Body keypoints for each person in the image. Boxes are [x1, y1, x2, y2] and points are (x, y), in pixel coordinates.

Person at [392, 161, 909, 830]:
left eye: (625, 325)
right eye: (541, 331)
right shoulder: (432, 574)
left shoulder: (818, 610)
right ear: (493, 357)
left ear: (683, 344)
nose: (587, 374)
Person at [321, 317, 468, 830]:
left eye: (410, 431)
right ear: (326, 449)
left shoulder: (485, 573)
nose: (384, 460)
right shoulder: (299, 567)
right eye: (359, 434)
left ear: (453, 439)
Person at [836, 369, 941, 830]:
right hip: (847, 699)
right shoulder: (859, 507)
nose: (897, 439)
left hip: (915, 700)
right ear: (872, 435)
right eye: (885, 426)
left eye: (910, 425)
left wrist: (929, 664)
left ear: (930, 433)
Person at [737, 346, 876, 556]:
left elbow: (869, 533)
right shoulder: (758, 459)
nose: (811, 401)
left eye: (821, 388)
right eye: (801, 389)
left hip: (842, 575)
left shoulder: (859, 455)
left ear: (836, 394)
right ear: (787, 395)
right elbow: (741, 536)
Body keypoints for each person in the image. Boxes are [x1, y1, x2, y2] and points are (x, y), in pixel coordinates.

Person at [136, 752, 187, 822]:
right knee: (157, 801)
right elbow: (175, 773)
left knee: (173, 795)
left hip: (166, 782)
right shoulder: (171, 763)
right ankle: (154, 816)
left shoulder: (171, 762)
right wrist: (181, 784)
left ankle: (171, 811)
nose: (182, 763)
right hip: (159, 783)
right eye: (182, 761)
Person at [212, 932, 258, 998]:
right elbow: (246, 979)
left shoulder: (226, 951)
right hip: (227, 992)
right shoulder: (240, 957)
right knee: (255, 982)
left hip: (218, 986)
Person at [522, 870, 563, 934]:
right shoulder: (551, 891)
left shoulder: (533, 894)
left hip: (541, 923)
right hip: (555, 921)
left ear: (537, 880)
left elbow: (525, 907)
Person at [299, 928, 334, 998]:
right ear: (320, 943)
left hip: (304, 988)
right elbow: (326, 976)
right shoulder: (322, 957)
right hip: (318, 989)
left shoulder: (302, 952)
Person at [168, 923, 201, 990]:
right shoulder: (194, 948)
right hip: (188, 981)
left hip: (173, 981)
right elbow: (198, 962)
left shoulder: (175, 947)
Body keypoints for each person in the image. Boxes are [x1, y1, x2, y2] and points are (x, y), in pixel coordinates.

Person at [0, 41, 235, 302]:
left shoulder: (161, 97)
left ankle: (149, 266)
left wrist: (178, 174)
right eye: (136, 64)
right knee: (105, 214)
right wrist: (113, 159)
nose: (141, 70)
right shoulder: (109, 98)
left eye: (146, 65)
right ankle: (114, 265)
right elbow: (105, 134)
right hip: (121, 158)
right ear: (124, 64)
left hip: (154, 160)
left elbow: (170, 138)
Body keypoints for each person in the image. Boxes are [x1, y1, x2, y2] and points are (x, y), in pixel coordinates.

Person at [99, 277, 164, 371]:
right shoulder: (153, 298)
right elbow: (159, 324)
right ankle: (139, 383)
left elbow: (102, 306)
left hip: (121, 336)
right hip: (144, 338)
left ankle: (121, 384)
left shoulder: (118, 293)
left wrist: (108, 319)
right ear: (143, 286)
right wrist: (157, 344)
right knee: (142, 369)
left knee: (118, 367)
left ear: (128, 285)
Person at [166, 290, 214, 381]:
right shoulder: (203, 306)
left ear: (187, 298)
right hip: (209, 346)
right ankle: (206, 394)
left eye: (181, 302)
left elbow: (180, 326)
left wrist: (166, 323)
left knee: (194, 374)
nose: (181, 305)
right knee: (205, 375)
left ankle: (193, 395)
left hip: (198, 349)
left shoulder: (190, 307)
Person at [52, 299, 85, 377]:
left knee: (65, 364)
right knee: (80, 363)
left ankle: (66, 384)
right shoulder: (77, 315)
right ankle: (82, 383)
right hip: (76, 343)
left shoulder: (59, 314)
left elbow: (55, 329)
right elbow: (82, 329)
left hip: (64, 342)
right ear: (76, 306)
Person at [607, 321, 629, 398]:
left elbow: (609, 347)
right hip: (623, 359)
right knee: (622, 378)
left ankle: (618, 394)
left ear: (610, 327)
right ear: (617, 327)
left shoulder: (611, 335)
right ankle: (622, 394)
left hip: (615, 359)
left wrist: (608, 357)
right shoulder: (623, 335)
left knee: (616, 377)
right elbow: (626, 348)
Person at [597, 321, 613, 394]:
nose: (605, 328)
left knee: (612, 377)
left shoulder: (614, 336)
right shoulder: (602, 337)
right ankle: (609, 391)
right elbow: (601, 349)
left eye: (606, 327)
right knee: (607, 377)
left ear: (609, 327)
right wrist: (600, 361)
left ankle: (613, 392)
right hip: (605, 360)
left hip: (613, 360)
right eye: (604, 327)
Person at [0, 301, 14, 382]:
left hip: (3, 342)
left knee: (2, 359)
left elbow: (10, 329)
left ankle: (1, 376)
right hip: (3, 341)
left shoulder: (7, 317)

---

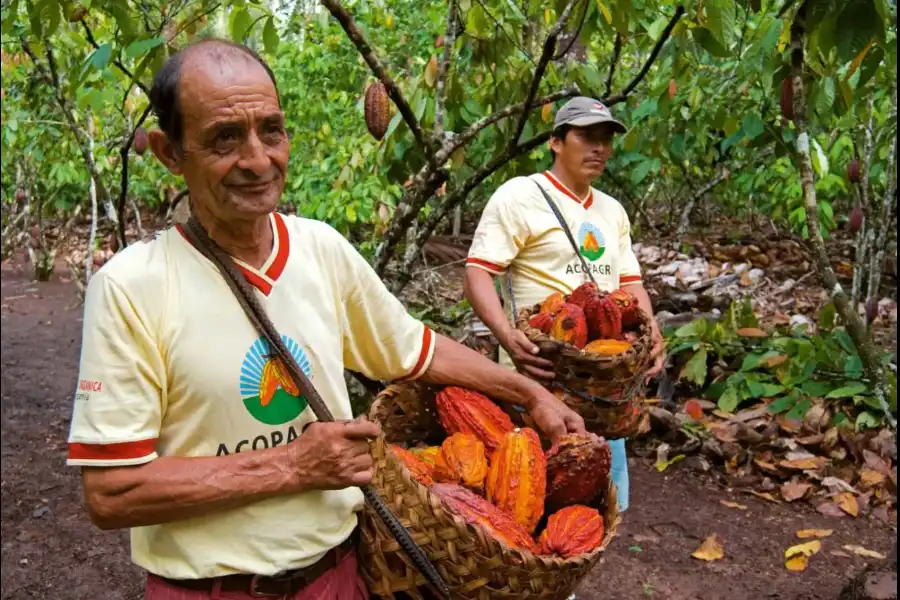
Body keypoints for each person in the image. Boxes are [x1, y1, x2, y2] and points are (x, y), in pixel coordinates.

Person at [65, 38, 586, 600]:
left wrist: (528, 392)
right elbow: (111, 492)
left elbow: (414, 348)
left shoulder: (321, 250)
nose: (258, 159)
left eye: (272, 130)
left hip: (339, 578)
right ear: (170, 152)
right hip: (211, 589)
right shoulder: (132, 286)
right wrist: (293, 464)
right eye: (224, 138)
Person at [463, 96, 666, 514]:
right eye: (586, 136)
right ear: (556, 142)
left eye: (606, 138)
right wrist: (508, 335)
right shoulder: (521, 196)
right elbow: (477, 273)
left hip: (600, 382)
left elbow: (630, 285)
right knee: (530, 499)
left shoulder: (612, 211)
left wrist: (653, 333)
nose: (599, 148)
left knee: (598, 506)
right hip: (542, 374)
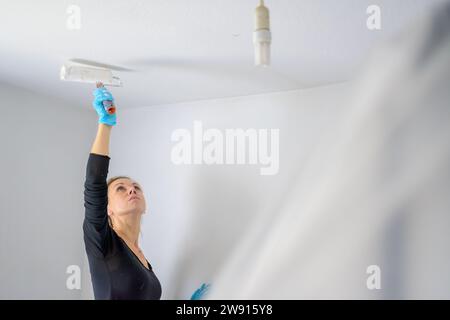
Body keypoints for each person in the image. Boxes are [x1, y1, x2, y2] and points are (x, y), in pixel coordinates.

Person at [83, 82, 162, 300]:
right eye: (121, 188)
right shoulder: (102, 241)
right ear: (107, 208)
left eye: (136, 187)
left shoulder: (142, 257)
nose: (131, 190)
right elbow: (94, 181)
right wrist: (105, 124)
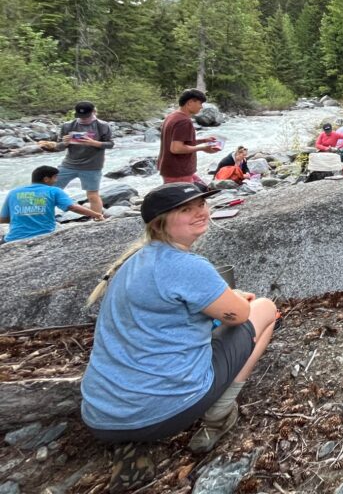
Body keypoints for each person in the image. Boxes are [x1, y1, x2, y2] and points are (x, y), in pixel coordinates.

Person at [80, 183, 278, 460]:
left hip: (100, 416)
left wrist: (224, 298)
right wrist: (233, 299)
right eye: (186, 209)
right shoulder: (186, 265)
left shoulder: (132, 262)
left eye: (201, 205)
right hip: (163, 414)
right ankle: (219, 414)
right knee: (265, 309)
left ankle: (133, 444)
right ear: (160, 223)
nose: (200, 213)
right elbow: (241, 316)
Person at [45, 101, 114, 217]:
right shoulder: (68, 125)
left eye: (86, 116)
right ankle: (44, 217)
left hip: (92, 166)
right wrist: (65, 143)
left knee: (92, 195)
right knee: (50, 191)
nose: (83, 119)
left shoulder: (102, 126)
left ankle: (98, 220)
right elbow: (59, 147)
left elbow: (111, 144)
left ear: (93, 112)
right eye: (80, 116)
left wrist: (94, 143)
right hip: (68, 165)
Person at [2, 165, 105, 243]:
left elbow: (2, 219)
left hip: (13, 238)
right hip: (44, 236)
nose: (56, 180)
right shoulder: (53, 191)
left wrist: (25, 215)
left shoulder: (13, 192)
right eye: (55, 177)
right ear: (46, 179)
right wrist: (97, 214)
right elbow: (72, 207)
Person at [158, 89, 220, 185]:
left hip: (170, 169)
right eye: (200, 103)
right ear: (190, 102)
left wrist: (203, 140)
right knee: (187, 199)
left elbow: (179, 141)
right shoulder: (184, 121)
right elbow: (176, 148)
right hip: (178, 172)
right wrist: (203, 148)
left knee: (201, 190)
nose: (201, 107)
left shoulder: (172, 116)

---

Set down, unchanged, only those lines above that fall between the line with "right elbow: (741, 536)" and the line with "right hip: (227, 992)", the two end lines included.

right elbow: (741, 536)
Body keypoints for each person in the image. Boxes are [x1, y1, x2, y2] and points are (x, y), in pixel coordinates.

Person at [136, 752, 187, 822]:
right knee: (157, 801)
right elbow: (175, 773)
left knee: (173, 795)
left hip: (166, 782)
right shoulder: (171, 763)
right ankle: (154, 816)
left shoulder: (171, 762)
right wrist: (181, 784)
left ankle: (171, 811)
nose: (182, 763)
right hip: (159, 783)
right eye: (182, 761)
Person at [212, 932, 258, 998]:
right elbow: (246, 979)
left shoulder: (226, 951)
right hip: (227, 992)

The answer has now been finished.